* What you are asked to do
Show each line of the records that contains the word "nicht".

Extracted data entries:

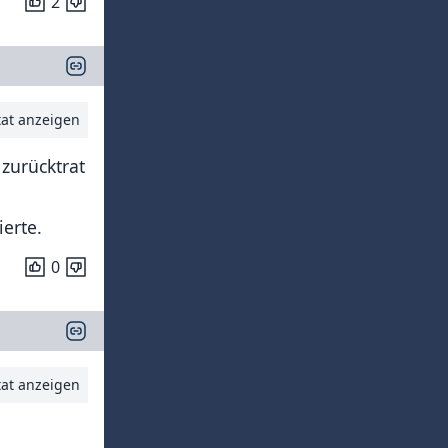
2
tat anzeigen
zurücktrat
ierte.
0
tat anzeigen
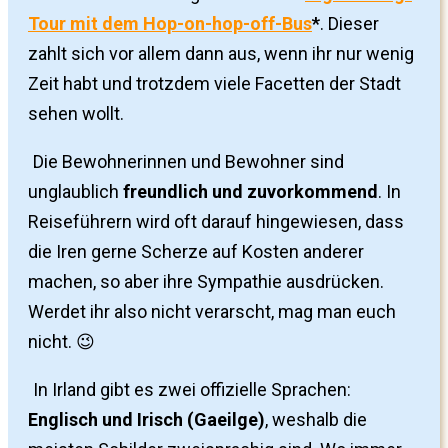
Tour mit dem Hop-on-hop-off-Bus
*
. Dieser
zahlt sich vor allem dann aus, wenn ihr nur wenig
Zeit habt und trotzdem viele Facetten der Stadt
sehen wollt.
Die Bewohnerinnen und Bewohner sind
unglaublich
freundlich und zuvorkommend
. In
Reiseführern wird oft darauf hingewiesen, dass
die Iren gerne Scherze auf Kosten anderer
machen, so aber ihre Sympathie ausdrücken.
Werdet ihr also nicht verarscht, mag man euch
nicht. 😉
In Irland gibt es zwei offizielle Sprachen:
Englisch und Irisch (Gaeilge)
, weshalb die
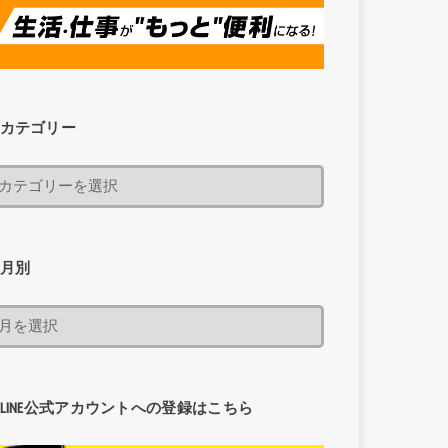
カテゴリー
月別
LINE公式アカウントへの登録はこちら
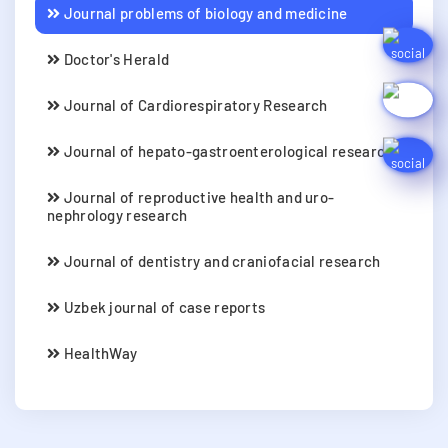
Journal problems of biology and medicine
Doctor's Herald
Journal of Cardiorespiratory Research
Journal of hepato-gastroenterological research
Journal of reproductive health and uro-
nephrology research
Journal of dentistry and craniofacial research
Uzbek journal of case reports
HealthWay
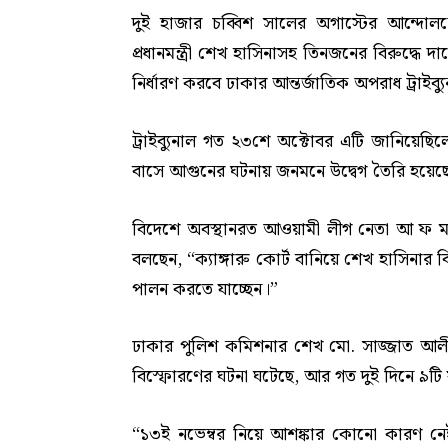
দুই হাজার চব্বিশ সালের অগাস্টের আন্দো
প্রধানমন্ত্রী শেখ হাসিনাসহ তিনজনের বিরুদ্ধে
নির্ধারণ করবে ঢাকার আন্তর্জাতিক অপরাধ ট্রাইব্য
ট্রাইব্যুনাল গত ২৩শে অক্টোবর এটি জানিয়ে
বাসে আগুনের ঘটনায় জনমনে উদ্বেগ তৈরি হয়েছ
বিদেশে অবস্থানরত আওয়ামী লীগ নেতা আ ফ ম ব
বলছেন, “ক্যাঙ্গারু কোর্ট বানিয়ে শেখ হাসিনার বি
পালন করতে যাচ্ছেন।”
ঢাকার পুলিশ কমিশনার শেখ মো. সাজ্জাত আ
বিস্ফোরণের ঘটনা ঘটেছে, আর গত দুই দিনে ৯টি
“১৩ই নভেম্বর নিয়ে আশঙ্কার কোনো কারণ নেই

* Written answer
Werdet ihr also nicht verarscht, mag man euch
nicht. 😉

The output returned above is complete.